During an investor call Sunday, AstraZeneca management said a separate analysis of the stable pool would be problematic because the studies were not powered to do so, according to Anderson. On top of the statistical problem, FibroGen management also told Yee that taking patients off existing Epogen and disrupting them to a new drug that needs titration naturally “disadvantages” roxadustat, the Jefferies analyst noted in a Saturday report.

RELATED: AstraZeneca and FibroGen's roxadustat, not yet filed in U.S., nabs 2nd anemia nod in China

As SVB Leerink analyst Geoffrey Porges sees it, the entire dialysis group shouldn’t be a problem for roxa. “It is clear to us that the company will get approval for incident dialysis (where roxa was superior to Epogen) for MACE and MACE+, and for stable dialysis, where roxa was noninferior to Epogen for MACE and mortality and superior for MACE+,” he wrote in a Friday note to clients.

But the larger nondialysis indication might be the most controversial, he said. Because of its cardiovascular risks, Epogen is not approved for nondialysis patients, so getting an approval there could mean a huge market for the AstraZeneca drug.
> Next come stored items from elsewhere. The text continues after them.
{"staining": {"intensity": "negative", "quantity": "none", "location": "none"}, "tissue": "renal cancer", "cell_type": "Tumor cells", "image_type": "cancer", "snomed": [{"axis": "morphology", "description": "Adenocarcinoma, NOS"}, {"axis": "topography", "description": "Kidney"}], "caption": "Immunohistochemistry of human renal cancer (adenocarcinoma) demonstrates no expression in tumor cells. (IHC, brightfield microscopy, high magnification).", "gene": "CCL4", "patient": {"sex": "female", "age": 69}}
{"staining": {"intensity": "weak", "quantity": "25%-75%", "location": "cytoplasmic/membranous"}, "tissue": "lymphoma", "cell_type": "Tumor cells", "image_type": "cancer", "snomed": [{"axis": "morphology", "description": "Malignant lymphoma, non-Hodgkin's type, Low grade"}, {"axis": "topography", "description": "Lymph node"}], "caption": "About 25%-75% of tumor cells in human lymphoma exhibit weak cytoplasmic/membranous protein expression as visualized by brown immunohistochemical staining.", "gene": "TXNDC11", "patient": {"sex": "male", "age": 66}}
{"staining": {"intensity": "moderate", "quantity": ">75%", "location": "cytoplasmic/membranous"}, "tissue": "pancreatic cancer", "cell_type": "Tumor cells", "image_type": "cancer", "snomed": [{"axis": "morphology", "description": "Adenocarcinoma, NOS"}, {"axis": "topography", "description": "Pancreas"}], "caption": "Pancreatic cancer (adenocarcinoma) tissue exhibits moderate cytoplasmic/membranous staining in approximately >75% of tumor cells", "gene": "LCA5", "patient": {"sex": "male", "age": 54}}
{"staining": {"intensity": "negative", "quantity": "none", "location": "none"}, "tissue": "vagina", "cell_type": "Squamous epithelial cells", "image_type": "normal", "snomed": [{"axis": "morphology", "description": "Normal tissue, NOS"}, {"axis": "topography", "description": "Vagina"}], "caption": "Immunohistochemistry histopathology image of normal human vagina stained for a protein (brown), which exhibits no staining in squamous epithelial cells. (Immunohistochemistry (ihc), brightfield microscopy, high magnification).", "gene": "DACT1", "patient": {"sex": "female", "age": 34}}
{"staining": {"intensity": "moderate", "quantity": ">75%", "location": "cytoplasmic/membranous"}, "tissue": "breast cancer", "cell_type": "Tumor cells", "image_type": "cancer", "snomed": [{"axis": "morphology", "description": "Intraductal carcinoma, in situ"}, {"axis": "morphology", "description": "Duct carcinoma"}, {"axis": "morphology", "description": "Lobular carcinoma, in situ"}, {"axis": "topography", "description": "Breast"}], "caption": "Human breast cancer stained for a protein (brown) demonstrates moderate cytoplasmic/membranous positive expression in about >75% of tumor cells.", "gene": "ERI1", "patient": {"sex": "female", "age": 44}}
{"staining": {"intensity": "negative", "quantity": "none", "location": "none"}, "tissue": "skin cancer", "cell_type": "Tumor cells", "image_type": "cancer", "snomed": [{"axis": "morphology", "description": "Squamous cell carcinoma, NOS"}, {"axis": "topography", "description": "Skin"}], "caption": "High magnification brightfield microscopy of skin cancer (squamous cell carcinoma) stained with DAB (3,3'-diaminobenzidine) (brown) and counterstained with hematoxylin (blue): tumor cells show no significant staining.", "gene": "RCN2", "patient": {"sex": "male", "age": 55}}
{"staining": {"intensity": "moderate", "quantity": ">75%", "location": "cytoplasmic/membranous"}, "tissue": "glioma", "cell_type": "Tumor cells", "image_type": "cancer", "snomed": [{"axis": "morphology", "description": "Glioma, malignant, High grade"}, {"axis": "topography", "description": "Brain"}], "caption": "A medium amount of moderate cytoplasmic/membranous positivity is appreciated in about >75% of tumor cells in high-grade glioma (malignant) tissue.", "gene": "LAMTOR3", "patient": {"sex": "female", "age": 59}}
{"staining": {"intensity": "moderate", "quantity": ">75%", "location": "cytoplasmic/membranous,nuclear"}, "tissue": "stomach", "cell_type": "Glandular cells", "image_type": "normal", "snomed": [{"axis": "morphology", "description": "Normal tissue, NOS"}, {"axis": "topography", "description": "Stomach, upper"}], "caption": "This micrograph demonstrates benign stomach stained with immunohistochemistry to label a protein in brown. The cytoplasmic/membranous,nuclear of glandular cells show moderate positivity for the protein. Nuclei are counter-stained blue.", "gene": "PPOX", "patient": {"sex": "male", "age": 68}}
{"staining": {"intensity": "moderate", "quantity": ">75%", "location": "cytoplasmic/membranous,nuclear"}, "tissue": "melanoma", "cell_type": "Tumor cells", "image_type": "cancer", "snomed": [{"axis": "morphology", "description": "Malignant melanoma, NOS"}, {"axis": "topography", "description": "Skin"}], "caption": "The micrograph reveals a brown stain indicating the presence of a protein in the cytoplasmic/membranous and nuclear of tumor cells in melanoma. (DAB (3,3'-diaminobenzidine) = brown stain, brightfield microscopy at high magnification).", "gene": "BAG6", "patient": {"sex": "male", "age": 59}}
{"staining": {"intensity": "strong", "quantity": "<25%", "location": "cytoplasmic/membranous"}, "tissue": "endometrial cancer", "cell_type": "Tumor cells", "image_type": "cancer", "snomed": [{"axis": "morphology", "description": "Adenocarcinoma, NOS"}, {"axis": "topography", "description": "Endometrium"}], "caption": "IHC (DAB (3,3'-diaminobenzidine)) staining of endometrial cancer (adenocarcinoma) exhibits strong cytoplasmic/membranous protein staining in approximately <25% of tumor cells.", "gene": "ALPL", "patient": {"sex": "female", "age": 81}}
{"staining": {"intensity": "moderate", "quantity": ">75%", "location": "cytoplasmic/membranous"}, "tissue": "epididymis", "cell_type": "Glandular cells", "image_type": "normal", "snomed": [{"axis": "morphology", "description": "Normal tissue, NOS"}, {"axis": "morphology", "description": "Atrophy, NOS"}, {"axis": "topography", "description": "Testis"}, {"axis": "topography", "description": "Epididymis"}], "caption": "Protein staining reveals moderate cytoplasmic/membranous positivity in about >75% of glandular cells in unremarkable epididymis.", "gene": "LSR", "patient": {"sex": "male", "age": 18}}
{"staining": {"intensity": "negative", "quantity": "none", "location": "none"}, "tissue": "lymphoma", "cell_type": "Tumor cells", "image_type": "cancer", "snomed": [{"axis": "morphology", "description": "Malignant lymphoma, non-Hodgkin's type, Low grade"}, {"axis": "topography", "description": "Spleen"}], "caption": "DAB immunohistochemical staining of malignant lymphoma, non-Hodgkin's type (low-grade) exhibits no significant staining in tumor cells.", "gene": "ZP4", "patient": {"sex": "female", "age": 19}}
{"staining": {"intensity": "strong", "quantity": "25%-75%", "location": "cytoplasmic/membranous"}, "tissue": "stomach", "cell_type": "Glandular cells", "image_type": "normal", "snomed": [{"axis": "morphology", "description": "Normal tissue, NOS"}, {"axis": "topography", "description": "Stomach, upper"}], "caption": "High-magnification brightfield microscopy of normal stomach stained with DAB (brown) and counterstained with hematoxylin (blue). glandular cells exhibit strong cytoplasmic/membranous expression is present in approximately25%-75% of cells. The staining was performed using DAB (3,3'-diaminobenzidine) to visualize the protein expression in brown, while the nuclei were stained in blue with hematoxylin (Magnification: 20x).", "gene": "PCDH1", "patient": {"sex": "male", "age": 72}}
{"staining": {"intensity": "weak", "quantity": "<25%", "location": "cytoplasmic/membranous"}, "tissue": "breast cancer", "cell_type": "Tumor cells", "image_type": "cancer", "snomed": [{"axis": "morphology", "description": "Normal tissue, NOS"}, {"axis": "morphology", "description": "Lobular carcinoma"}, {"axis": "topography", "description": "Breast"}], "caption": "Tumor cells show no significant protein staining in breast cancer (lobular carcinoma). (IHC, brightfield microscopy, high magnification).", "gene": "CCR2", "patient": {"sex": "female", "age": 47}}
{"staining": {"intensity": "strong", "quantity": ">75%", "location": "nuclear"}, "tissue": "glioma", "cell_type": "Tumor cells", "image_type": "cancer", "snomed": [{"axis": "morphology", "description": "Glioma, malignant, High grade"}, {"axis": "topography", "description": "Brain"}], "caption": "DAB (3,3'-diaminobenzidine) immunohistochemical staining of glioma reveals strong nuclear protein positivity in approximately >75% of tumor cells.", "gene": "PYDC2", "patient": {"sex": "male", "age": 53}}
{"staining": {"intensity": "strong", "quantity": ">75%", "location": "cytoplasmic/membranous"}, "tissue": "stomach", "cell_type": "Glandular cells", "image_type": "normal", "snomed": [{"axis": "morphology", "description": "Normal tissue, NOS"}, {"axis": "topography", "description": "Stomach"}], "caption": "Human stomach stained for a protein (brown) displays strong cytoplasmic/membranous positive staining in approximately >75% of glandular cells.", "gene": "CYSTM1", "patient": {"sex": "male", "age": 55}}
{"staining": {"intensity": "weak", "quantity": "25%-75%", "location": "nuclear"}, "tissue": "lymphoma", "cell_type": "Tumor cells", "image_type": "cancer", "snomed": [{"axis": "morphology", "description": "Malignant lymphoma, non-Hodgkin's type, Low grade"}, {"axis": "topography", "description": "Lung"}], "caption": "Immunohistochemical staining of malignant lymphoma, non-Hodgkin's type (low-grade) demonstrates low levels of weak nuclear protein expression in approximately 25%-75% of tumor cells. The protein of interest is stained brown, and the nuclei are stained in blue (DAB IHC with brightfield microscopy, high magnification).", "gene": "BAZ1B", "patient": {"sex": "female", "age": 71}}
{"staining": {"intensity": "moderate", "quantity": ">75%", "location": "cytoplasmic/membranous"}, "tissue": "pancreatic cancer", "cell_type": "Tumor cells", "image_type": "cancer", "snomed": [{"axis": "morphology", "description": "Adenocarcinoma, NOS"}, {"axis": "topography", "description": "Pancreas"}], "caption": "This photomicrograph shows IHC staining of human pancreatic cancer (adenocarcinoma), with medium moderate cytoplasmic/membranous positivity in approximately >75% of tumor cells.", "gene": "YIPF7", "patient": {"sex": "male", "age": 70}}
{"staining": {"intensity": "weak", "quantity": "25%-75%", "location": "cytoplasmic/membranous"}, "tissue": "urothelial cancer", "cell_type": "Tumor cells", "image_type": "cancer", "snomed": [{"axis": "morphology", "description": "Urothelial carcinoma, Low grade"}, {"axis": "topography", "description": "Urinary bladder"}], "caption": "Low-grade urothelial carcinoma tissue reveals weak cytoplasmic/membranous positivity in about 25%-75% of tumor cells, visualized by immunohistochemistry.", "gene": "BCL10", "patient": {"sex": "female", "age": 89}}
While roxadustat's risk of MACE was comparable to placebo for nondialysis, the hazard ratio hit 1.08, which indicates a numerical trend against the drug.

During the Sunday call, AZ management explained that the studies included many very sick patients with less than 15% of normal kidney function, which complicates the evaluation of active treatment versus placebo. For example, about 40% placebo participants converted to dialysis and got Epogen, while roxadustat patients largely stayed put.  

As Jefferies’ Yee also noted, the principal investigator said the numeric difference that has met classic non-inferiority is more of a Wall Street obsession that won’t matter to doctors who are treating patients.

Nevertheless, how the FDA views the data is another story. “Overall, in our view, a commercial case in favor of roxa can reasonably be made, but still outstanding is how FDA and other regulatory agencies treat this data set that AstraZeneca and its KOL speakers admit is very complex,” Wolfe’s Anderson wrote in a Sunday note. “When these agencies run the data through their own filters, what will they conclude and what will they allow in the label? This will partly determine how payers subsequently treat the product.”